* [Travail à faire]:
**1.** Répondez à chaque question d'après l'extrait.
(a) Quel jour le rapport Moreau doit-il être rendu au gouvernement ?
(b) Quelle part de son ancien salaire un fonctionnaire touche-t-il à la retraite ?
(c) Selon la CGT, à combien se monterait la pension du fonctionnaire de catégorie B si la période de référence passait à dix ans ?
**2.** Recopiez fidèlement le passage de l'extrait qui commence par "La règle des" et s'achève sur "celui du privé.".

La réforme des retraites qui se profile pourrait s'attaquer au régime des fonctionnaires, qui bénéficient d'un mode de calcul plus favorable.

Article rédigé par Ilan Caro
France Télévisions
Publié Mis à jour
Temps de lecture : 8min
Dans une manifestation de la fonction publique, le 31 janvier 2013, à Paris. (VINCENT WARTNER / 20 MINUTES / SIPA)

Le rapport Moreau sur l'avenir des retraites ne sera rendu au gouvernement que vendredi 14 juin, mais déjà, les spéculations vont bon train sur le contenu de la réforme qui sera présentée à la fin de l'été. Parmi les pistes évoquées, la question de la retraite des fonctionnaires promet d'être au centre des débats. Dans un communiqué commun, six organisations syndicales de la fonction publique menacent déjà d'organiser des journées d'action à la rentrée.

Sur le papier, les agents de la fonction publique bénéficient d'un système de retraite plus favorable que les salariés du privé. Mais sont-ils vraiment si privilégiés ?

Un mode de calcul des pensions plutôt avantageux

La règle des "six derniers mois". C'est la principale différence entre le système de retraite du privé et du public. La pension d'un fonctionnaire est calculée à partir du salaire touché six mois avant le départ en retraite. Le fonctionnaire touchera alors 75% de son ancien salaire. Tandis que la retraite d'un salarié du privé est déterminée sur la base des salaires touchés pendant les vingt-cinq meilleures années de sa carrière, ce qui est bien moins favorable. Ce salarié touchera 50% de son salaire moyen, ainsi que sa retraite complémentaire.

"Les régimes de retraite publics sont les plus coûteux, ce sont aussi ceux qui ont repoussé les réformes indispensables", critique le think tank libéral Ifrap, cité par Les Echos, dans un rapport qui préconise l'alignement par étapes du mode de calcul du public sur celui du privé.

Sans aller jusqu'à vingt-cinq ans, le rapport Moreau évoque la prise en compte d'une période de trois à dix ans. Ce qui se traduirait par une baisse plus ou moins importante des pensions de retraite, comme l'a calculé la CGT. Un fonctionnaire de catégorie B rémunéré 2 273 euros brut en fin de carrière qui partirait demain à la retraite toucherait une pension de 1 705 euros par mois. Si la période de référence passe de six mois à dix ans, sa pension ne serait plus que de 1 568 euros, selon le syndicat, soit un manque à gagner de 8%.

* [Relevé]:
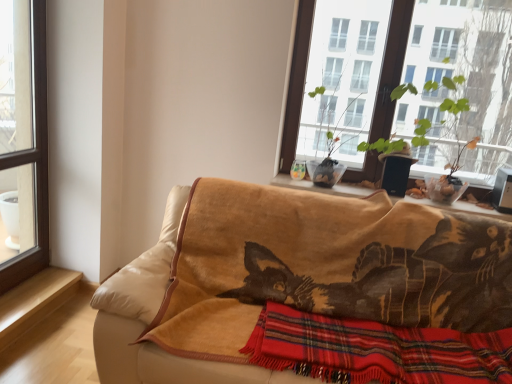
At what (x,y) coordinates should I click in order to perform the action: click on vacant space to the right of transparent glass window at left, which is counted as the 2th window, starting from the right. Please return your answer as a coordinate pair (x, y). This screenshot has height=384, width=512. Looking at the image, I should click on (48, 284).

--

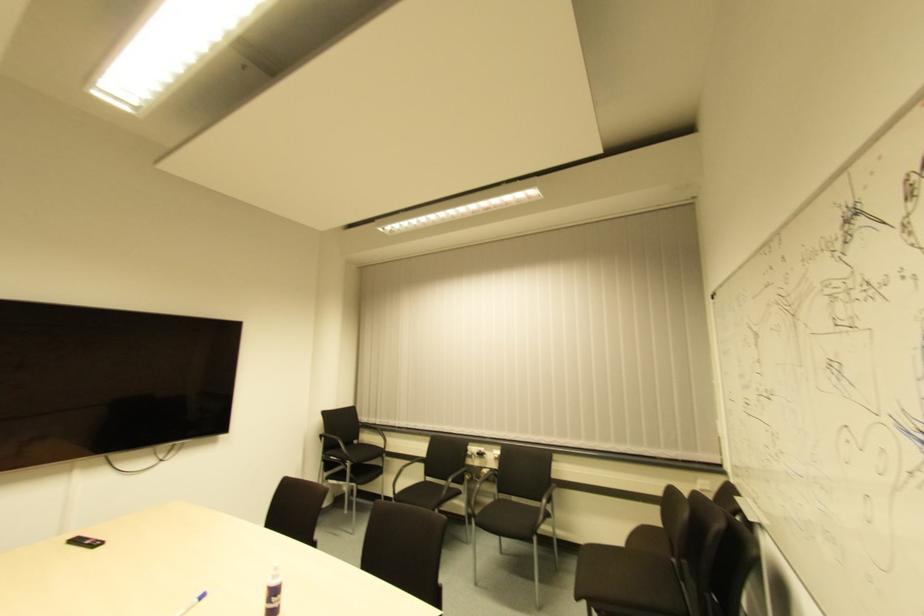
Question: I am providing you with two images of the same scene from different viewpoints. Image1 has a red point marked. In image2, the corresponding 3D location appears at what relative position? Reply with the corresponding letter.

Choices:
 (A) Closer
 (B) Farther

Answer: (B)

* [Corrigé des exercices]:
**1.**
(a) Le vendredi 14 juin.
(b) 75 % de son ancien salaire.
(c) 1 568 euros.

**2.**
La règle des "six derniers mois". C'est la principale différence entre le système de retraite du privé et du public. La pension d'un fonctionnaire est calculée à partir du salaire touché six mois avant le départ en retraite. Le fonctionnaire touchera alors 75% de son ancien salaire. Tandis que la retraite d'un salarié du privé est déterminée sur la base des salaires touchés pendant les vingt-cinq meilleures années de sa carrière, ce qui est bien moins favorable. Ce salarié touchera 50% de son salaire moyen, ainsi que sa retraite complémentaire.

"Les régimes de retraite publics sont les plus coûteux, ce sont aussi ceux qui ont repoussé les réformes indispensables", critique le think tank libéral Ifrap, cité par Les Echos, dans un rapport qui préconise l'alignement par étapes du mode de calcul du public sur celui du privé.